A reconstruction of a Roman triumphal arch, that used be across the street from its present location. It was dismantled in the 19th century and reconstructed under Mussolini; the present-day structure is about thirty percent original to the Roman era, the rest is modern (you can see, for example, the difference between the ancient eroded capitol on the second column from the left, and the replica capitols on the columns flanking it). The chief architect’s inscription survives: L VITRVVIVS ARCHITECTVS, that is, the freedman of Vitruvius, architect. Vitruvius, in case you’re not up on your Roman history, was the author of a series of ten books on architecture; this arch was constructed by his former slave and pupil.

Under the arch runs a section of the original Roman road that connected Verona to Mediolanum (Milan). Look closely at the granite cobblestones and you can see the wheel ruts created by centuries of traffic:


Because I’m a total nerd I just had to take a photo of Via Valerio Catullo (Catullus Street).

The carving in the wall below it is a Medusa head from a Roman sarcophagus. Andrea told us that the women of Verona have a saying, based on their two most famous romantic heroines, Juliet and Catullus’s lover Lesbia (we’ll overlook the fact that she was not in fact Veronese, but came from a prominent Roman family): Meglio tradire di morire. That is, better to betray your lover (Lesbia’s unfaithfulness is well documented in verse) than to die for love as Juliet and Romeo did. Please don’t think me callous, but I tend to agree with these Veronese women. I have no tolerance for any degree of infidelity, but on the other hand, I have to confess that I can’t imagine a romantic love affair worth dying for. Speaking of which:


This charming plaque commemorates the spot where, supposedly, Romeo and Tybalt fought their fatal duel. It’s right across from the Porta Borsari, the Roman city gate:


All visitors to the city had to enter through this gate; the buildings on either side of it used to be guard towers, where soldiers kept a strategic eye on the comings-and-goings below. The Porta Borsari is named for the borsa (money-purse) carried by an official who questioned each visitor as to his purpose. If he was entering the city to pray at the temple, or to visit a friend or patron, he could enter gratis, but if he was going in to do business—for example, a farmer going to sell his produce in the Forum—he would have to pay a tax, which the borsari tucked away into their money bags.

I walk through the Porta Borsari almost every day, on my way two or from school. My neighborhood is in the centro storico, or the historic city center; Piazza Erbe, the big square around the corner where I buy my fruits and vegetables, is where the Forum was located two thousand years ago. Now, in addition to the market, it’s lined with shops and restaurants; the buildings cover an enormous span of architectural eras, built between the middle ages and the nineteenth century.
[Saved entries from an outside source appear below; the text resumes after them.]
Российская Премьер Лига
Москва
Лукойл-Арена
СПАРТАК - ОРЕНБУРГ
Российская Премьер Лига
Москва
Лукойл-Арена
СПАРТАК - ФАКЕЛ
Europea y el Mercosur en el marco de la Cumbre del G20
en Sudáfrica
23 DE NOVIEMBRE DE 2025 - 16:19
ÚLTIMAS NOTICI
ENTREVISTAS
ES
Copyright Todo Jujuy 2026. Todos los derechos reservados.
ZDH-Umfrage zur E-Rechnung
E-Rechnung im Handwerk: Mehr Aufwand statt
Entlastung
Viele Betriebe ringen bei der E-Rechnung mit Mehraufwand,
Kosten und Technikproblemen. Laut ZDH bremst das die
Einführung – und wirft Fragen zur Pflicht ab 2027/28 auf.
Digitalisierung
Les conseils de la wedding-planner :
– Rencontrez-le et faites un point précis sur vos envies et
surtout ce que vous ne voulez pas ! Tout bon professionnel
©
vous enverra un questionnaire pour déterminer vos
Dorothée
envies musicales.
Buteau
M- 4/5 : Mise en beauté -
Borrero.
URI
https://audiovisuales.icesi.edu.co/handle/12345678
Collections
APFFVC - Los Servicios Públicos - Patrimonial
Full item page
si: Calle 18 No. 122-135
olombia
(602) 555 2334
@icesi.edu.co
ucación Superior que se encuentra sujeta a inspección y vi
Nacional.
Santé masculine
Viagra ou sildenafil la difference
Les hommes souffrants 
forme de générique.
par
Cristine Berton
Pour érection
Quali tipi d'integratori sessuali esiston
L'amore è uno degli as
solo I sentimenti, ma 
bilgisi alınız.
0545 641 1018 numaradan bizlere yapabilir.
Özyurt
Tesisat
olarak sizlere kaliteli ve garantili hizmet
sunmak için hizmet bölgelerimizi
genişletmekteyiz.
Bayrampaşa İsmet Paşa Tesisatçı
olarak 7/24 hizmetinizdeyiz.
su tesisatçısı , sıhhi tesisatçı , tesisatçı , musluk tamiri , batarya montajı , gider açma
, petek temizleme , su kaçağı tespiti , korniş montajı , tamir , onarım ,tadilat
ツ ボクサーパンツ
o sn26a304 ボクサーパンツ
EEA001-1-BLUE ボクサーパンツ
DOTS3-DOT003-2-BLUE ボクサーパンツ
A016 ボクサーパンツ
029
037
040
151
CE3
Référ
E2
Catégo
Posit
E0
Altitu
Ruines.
In the center of the piazza is a fountain that in the Roman era supported a statue of Minerva, the goddess of wisdom; in the fourteenth century it was reimagined as Madonna Verona, the city personified.


Just behind Piazza Erbe is the Piazza dei Signori, which I’ve also heard referred to as Piazza Dante, because of this lovely statue:


Just behind our Florentine friend, you can see a statue of a man carrying a sphere, standing on top of an arch. That’s a portrait of a Veronese astronomer whose name I’m ashamed to admit I’ve already forgotten. Since the statue was erected, legend had it that the sphere would drop from the astronomer’s hands if a truly honest person ever walked under that arch. But since last year, when Prime Minister Silvio Berlusconi traipsed under there with his teenaged girlfriend, the legend has been adjusted: that sphere will never fall!